What is being asked:
Restate the entries below word for word, leaving nothing out.

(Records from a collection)
○ ○ ○ ○ ○

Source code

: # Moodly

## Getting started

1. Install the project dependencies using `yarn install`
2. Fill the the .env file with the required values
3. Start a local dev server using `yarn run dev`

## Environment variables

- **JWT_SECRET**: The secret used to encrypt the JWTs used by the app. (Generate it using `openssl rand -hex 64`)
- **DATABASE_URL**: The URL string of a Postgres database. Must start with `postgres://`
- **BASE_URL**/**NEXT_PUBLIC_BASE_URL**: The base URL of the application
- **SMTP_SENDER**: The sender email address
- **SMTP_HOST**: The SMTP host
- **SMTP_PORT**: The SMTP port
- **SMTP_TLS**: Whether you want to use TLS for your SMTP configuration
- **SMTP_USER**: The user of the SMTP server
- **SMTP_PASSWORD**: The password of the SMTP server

○ ○ ○ ○ ○

Finished exercise:
Source code

: # Moodly

## Getting started

1. Install the project dependencies using `yarn install`
2. Fill the the .env file with the required values
3. Start a local dev server using `yarn run dev`

## Environment variables

- **JWT_SECRET**: The secret used to encrypt the JWTs used by the app. (Generate it using `openssl rand -hex 64`)
- **DATABASE_URL**: The URL string of a Postgres database. Must start with `postgres://`
- **BASE_URL**/**NEXT_PUBLIC_BASE_URL**: The base URL of the application
- **SMTP_SENDER**: The sender email address
- **SMTP_HOST**: The SMTP host
- **SMTP_PORT**: The SMTP port
- **SMTP_TLS**: Whether you want to use TLS for your SMTP configuration
- **SMTP_USER**: The user of the SMTP server
- **SMTP_PASSWORD**: The password of the SMTP server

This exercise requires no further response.